Our next door table mates like my response so it seems they may want to be friends.  We’ve made some of the best friends of our lives as a result of a table to table conversation in a restaurant somewhere in the world.  So you never know.
Our food arrives, but it’s been so long since we ordered that we’re not sure who gets what, or if the order is even right.  We each grab a plate and dig in and it is very good.  I was too full of cheap Legion lager to even have a drink with dinner so I wash down my fancy pasta with plain old water, very unusual for me, but it seems to work.  We continue our conversation with our friends, learning their names are David and Jacque and they have a black Lab named Parker.  They offer to show us a couple of good anchorages on the chart and invite us to stop by their boat tomorrow.

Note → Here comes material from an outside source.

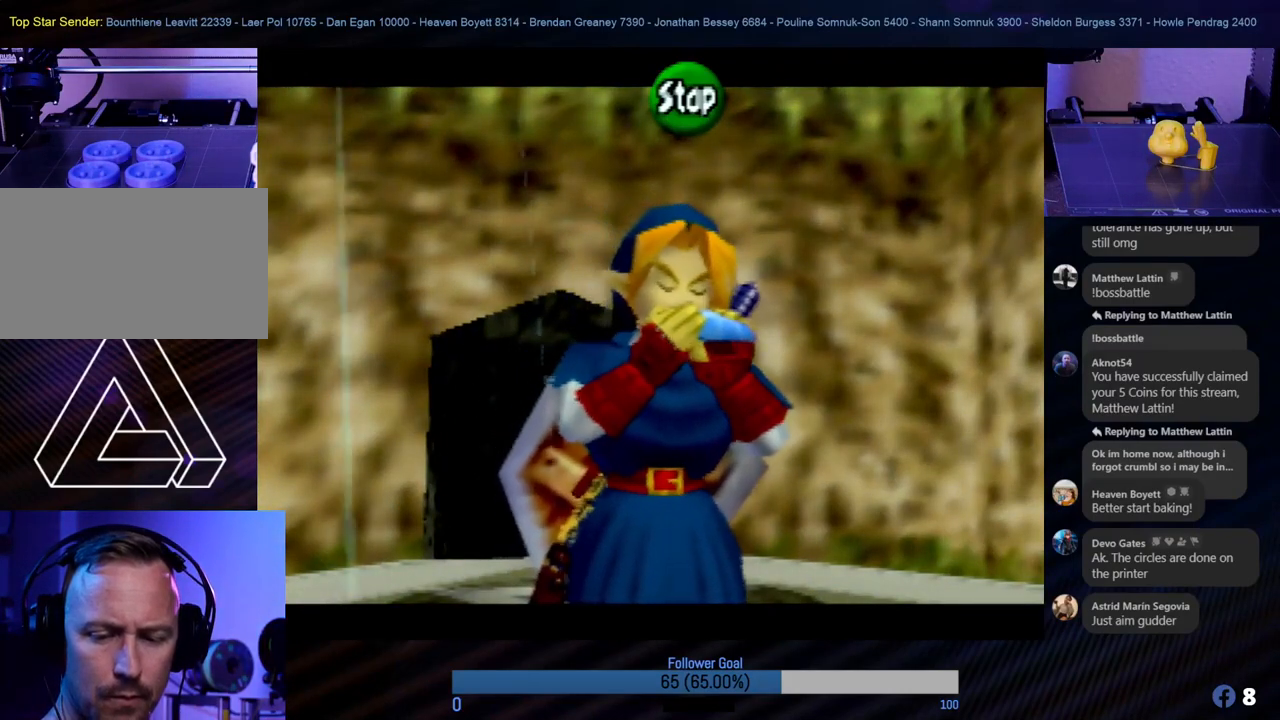
{"buttons": ["C_UP"], "left_stick": "center", "events": [[135, "C_LEFT", "down"], [270, "C_LEFT", "up"], [422, "C_UP", "down"]]}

We pay the bill, walk back to the marina together and then part ways.  We return to our boat and discover the festival beer garden tent is situated directly behind our dock and is jammed with people.  The live band is actually pretty good and cranking out some decent cover tunes.  I’m tempted to go over for a quick drink, but once we’re inside the cozy Bella Blue we instead fire up a movie and watch it to sleep.